Work to be completed: Of the records below, reproduce only the span that opens with the line containing "issue for numbers." and closes with the last line.

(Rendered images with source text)
[Start of Attachment]

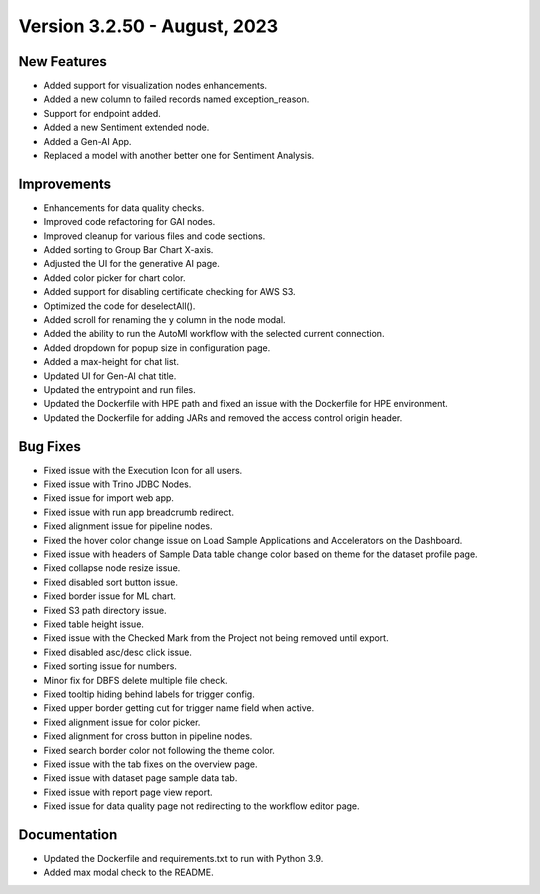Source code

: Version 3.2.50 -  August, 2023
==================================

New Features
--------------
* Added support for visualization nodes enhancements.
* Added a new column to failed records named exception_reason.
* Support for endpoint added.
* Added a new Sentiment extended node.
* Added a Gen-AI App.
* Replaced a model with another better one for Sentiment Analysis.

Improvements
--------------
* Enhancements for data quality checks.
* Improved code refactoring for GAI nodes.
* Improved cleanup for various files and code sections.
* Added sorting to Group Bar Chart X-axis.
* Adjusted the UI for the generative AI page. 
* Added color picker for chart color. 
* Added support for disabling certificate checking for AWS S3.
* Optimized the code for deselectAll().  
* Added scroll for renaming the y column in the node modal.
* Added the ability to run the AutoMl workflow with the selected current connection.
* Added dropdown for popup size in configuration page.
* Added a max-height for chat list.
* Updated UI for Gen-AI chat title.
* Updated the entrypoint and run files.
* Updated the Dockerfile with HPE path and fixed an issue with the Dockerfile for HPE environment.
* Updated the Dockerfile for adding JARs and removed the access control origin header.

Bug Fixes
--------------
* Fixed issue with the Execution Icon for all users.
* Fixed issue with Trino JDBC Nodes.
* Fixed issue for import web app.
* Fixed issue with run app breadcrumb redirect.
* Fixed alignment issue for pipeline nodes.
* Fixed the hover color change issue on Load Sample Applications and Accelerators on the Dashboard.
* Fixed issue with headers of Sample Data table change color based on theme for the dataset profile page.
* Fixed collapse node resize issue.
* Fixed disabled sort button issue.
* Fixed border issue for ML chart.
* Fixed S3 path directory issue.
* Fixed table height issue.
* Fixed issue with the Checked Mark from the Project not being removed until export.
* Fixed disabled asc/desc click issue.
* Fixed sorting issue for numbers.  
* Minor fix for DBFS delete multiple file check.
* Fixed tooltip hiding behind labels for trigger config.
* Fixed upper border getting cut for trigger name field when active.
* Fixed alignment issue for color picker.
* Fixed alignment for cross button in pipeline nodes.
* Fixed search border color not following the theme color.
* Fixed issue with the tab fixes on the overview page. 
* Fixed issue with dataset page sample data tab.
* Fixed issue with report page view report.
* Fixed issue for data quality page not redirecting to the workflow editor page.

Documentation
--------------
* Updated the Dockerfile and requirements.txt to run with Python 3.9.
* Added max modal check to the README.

[End of Attachment]

Task result:
* Fixed sorting issue for numbers.  
* Minor fix for DBFS delete multiple file check.
* Fixed tooltip hiding behind labels for trigger config.
* Fixed upper border getting cut for trigger name field when active.
* Fixed alignment issue for color picker.
* Fixed alignment for cross button in pipeline nodes.
* Fixed search border color not following the theme color.
* Fixed issue with the tab fixes on the overview page. 
* Fixed issue with dataset page sample data tab.
* Fixed issue with report page view report.
* Fixed issue for data quality page not redirecting to the workflow editor page.

Documentation
--------------
* Updated the Dockerfile and requirements.txt to run with Python 3.9.
* Added max modal check to the README.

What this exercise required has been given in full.